Member of the Connecticut House of Representatives from Hartland
- In office 1943–1945 Serving with William Schnetsky
- Preceded by: William Schnetsky Frederick C. Raabe
- Succeeded by: Perry M. Ransom Dwight G. Stone
- In office 1953–1955 Serving with James B. Hall
- Preceded by: James B. Hall Edward B. Flagg
- Succeeded by: James B. Hall Luther B. Martin

Personal details
- Born: Alice Emmons 1902 or 1903
- Died: September 26, 1992 (aged 89)
- Party: Republican
- Spouse: Gladwin E. Parmelee
- Children: 2

= Alice Parmelee =

American politician (died 1992)

Alice Parmelee (died September 26, 1992) was an American politician who served in the Connecticut House of Representatives from 1943 to 1945 and 1953 to 1955, representing the town of Hartland as a Republican.

==Personal life==
Parmelee was married to Gladwin E. Parmelee, with whom she had two sons.

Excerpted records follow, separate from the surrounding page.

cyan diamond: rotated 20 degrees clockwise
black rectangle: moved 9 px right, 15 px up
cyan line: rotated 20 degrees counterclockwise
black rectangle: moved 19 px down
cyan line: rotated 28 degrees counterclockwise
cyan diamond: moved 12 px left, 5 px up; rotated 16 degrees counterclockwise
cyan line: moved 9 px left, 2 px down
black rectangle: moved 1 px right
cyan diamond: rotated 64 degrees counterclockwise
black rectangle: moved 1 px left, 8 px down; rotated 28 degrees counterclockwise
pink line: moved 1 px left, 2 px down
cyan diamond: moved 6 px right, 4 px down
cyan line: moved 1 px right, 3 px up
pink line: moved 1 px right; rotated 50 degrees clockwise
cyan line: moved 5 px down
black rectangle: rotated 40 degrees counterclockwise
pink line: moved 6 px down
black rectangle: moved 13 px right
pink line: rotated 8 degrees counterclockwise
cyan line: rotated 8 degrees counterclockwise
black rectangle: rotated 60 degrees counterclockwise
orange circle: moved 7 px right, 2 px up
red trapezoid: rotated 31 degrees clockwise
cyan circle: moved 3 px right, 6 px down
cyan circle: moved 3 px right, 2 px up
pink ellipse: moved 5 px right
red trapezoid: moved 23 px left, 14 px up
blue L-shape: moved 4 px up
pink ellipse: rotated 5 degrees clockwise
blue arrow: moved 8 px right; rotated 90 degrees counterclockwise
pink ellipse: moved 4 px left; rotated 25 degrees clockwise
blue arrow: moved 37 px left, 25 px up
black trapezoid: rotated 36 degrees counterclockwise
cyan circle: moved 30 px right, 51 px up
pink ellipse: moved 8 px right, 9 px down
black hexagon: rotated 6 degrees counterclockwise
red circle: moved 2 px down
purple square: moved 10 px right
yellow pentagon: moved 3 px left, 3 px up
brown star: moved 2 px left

Parmelee died on September 26, 1992, at age 89.

==Political career==
Parmelee was first elected to the Connecticut House of Representatives in 1942 and served one term representing the town of Hartland as a Republican. She ran for reelection in 1944 as an Independent Republican but was defeated.

In 1952, Parmelee again ran to represent Hartland as a Republican and was elected. She served one term alongside fellow Republican James B. Hall and did not run for reelection in 1954.

Parmelee was a member of the Order of Women Legislators.